We often hear the comment that as time passes, the Reverse Mortgage will “eat into the equity of my home.” This is less true than it may seem on the surface. While the Reverse Mortgage will increase in size due to the accrual of interest and mortgage insurance, thereby displacing some of the equity as it exists at that moment, there are other forces acting on the valuation of the homeowners’ equity at the same time. In the realm of real estate finances, a snapshot in time does not tell the complete story. The valuation of real estate is on a time continuum; that is, it varies [mostly] up and [occasionally] down due to market conditions. Thus, we need to step back a bit and look at the whole forest rather than one tree. While it may be true that on the day your Reverse Mortgage monthly statement arrives in the mail, your equity has diminished by one month’s worth of interest; your home is most likely travelling on its path to increased value – and as it goes this route, your equity increases.
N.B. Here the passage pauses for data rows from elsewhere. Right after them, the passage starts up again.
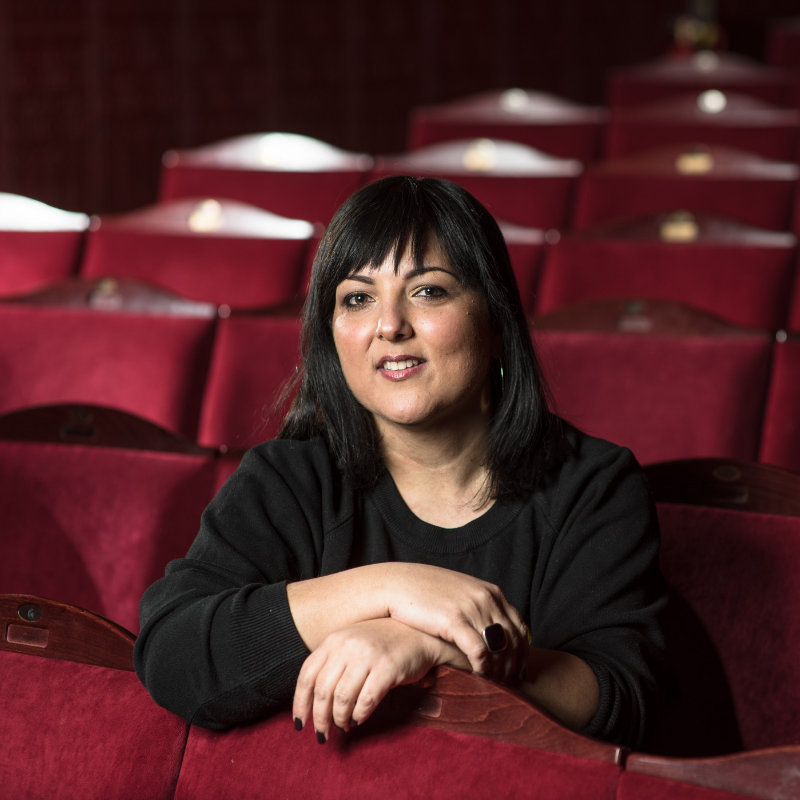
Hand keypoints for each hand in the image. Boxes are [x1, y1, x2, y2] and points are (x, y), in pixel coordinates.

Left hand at [292, 618, 451, 740]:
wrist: (417, 632)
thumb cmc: (380, 643)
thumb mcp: (351, 644)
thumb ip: (332, 664)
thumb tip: (312, 702)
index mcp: (334, 640)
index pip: (307, 675)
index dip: (300, 703)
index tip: (300, 723)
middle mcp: (348, 645)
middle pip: (323, 690)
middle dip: (320, 718)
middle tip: (322, 734)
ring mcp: (368, 655)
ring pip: (343, 698)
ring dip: (340, 719)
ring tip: (343, 727)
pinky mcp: (387, 667)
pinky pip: (366, 700)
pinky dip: (359, 715)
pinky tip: (358, 720)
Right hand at [381, 563, 528, 682]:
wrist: (399, 584)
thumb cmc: (426, 592)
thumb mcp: (461, 594)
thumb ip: (479, 610)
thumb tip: (491, 632)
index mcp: (491, 592)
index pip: (519, 627)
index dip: (522, 652)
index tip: (518, 670)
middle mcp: (486, 599)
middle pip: (513, 640)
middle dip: (513, 666)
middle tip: (509, 685)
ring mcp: (472, 608)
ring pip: (499, 649)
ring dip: (500, 671)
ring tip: (496, 686)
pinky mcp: (455, 620)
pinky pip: (479, 651)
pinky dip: (484, 668)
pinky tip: (479, 679)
Finally, as we look at the word “equity” in the dictionary, there are other words with similar meanings. It now becomes easy to see that Equity = Capital = Wealth, and we can then visualize another concept – something I will call Pocket Equity. Before you close on your Reverse Mortgage, many of you will still be paying monthly payments on your mortgage(s), Home Equity Loans and/or credit cards. So, it follows that the equity that was in your pocket (or bank accounts) has diminished and is now in the possession of your creditors. While you are concerned about the equity in your home, you are reducing your Pocket Equity and probably not living the life style you deserve. After closing on the Reverse Mortgage, you can still watch your home’s equity move with the increased value of the real estate, and watch and feel the increased equity in your pocket without having to make those monthly payments.
Remember, you’ve got a lot of living to do!